_TEXT SEGMENT:_
Deficit Deal will Kill Jobs

beardo

Well-Known Member
one of the reasons so much wealth is concentrated in the US economy is because of our stable government, a government that always got the job done. no matter what. now for some reason republicans are looking for any excuse to make obama look bad.

for ex:

the internet. the government sure as hell had a hand in it's creation and it's launch....

the government didn't create ebay though....

yet ebay wouldn't be possible if there wasn't internet in place....

that should get your neurons firing....
The internet and most of the jobs it has created are bullshit and part of this countries problem.
We need iron works mines and ship yards not computer experts
 

redivider

Well-Known Member
The internet and most of the jobs it has created are bullshit and part of this countries problem.
We need iron works mines and ship yards not computer experts
ah yes, ironworks, mines, ship yards.... union jobs.... the type that start out 25 bucks an hour and you could work your way up to 50 bucks per hour in a few years....

full benefits... 2 days off a week.... 10 hrs per day max.... those jobs right???

you guys crack me up....
 

beardo

Well-Known Member
ah yes, ironworks, mines, ship yards.... union jobs.... the type that start out 25 bucks an hour and you could work your way up to 50 bucks per hour in a few years....

full benefits... 2 days off a week.... 10 hrs per day max.... those jobs right???

you guys crack me up....
Govt should not be giving contracts to unions- what if you had a construction company and were non union, why should you not get to build roads and bridges?
 

mame

Well-Known Member
Here is the MAJOR problem with your arguments- The government creating imployment is a huge part of our problem. The government can not employ everyone they can not employ a majority and they should not employ a significant precentage. The government does not create wealth. We can not improve or situation by borrowing to create employment to boost GDP because even if GDP increases because of Govt spending and Govt jobs and programs we would actually be worsening our fundamental problem.

_DATA:_

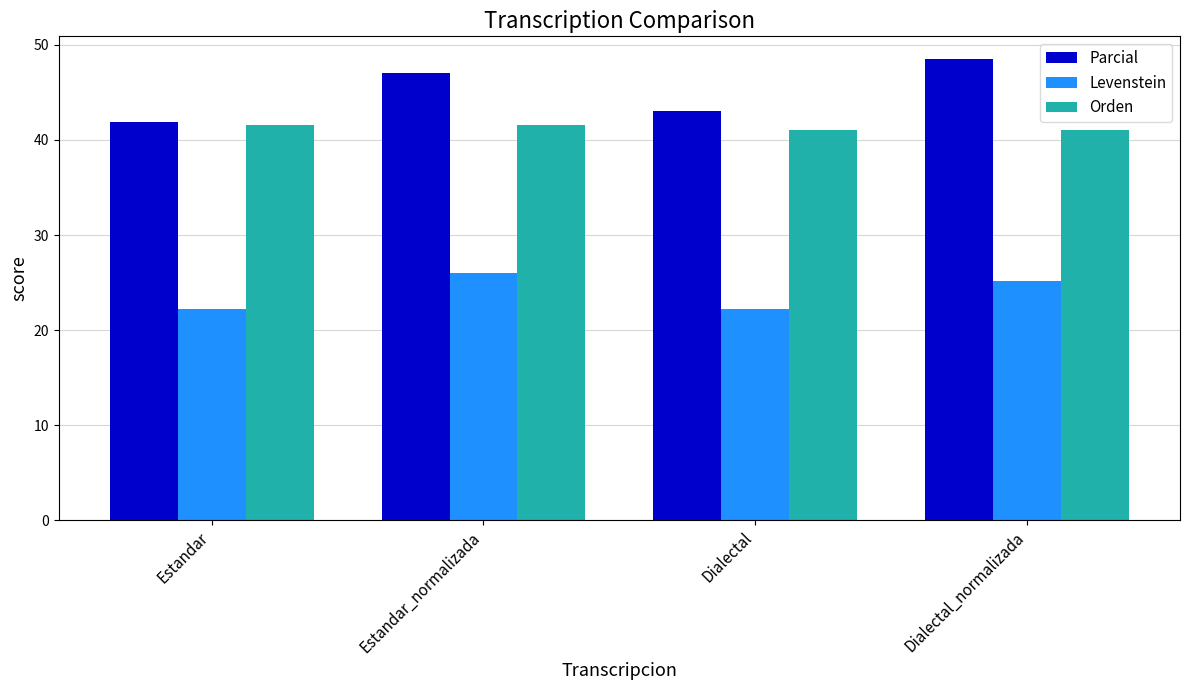

Which series has the largest range (max minus min)?

Parcial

_TASK 1:_
In the forum thread, what starting hourly pay does redivider give for union jobs in ironworks, mines, and shipyards?
_TASK 2:_
Reproduce the stretch of the forum thread from "Govt should not" through "our fundamental problem.".

_EXPECTED OUTPUT 1:_
25 bucks an hour.

_EXPECTED OUTPUT 2:_
Govt should not be giving contracts to unions- what if you had a construction company and were non union, why should you not get to build roads and bridges?
 

mame

Well-Known Member
Here is the MAJOR problem with your arguments- The government creating imployment is a huge part of our problem. The government can not employ everyone they can not employ a majority and they should not employ a significant precentage. The government does not create wealth. We can not improve or situation by borrowing to create employment to boost GDP because even if GDP increases because of Govt spending and Govt jobs and programs we would actually be worsening our fundamental problem.